University Of Victoria Department Of Women’s Studies

By | January 13, 2022

University Of Victoria Department Of Women’s Studies, UVic women’s studies courses were first offered in 1979, after six years of student demand and much lobbying by professors who supported the idea. Drs. Paddy Tsurumi, Constance Rooke and Jenny Waelti-Walters (above, L to R) were the “founding mothers.” Tsurumi’s button read, “Question Authority!”



Gender studies is a serious academic discipline, with courses and programs at North American universities for almost 40 years. It is one of the most dynamic new fields of research and scholarship.

The University of Victoria is widely recognized as having one of the best undergraduate gender studies programs in the country. UVic gender studies instructors have won teaching awards and prestigious research grants in recognition of their excellence and commitment.In response to student demand, women’s studies courses were first offered at UVic in 1979. In 2016, the department name changed to the Department of Gender Studies. Today, you can follow an honours, major or minor/general program in gender studies, or take one or more courses as electives.
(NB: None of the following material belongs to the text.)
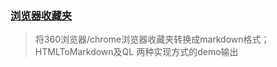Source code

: 


### [浏览器收藏夹](./favorite.md) 

> 将360浏览器/chrome浏览器收藏夹转换成markdown格式；
> HTMLToMarkdown及QL 两种实现方式的demo输出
All UVic students are welcome in gender studies. You can choose from courses based on a broad range of feminist knowledge that includes Indigenous women’s writing and film, the medicalization of sex, feminist perspectives on popular culture, gender and international development, queer studies, the construction of masculinities, human rights and globalization, anti-racist education and activism, girlhood studies, international trafficking in women, and gender, nation and war.



 

UVic gender studies mission statement



The Department of Gender Studies at the University of Victoria offers students a range of cutting edge courses that address ‘gender’ as a social construction that intersects with other categories of difference within networks of power. Course topics include examinations of the relationships between gender and race, nation, citizenship, geographical location, class, sexuality, sex, ability, and age in the contexts of colonization, capitalism, globalization, and transnationalism. Interdisciplinary faculty research frames the department’s curriculum and its areas of analysis: Indigenous resurgence, anti-racism, nationalisms, human rights and development, medicalization, girlhoods, cultural production, and post-structuralism. Gender Studies, a discipline previously identified as Women’s Studies, continues to highlight historical and contemporary feminist scholarship, but also broadens this established approach with courses inclusive of queer and trans perspectives as well as the production of masculinities. Underlying all Gender Studies courses is the active pursuit of social justice enabled by critical analyses that expose inequities and interrogate their systemic foundations.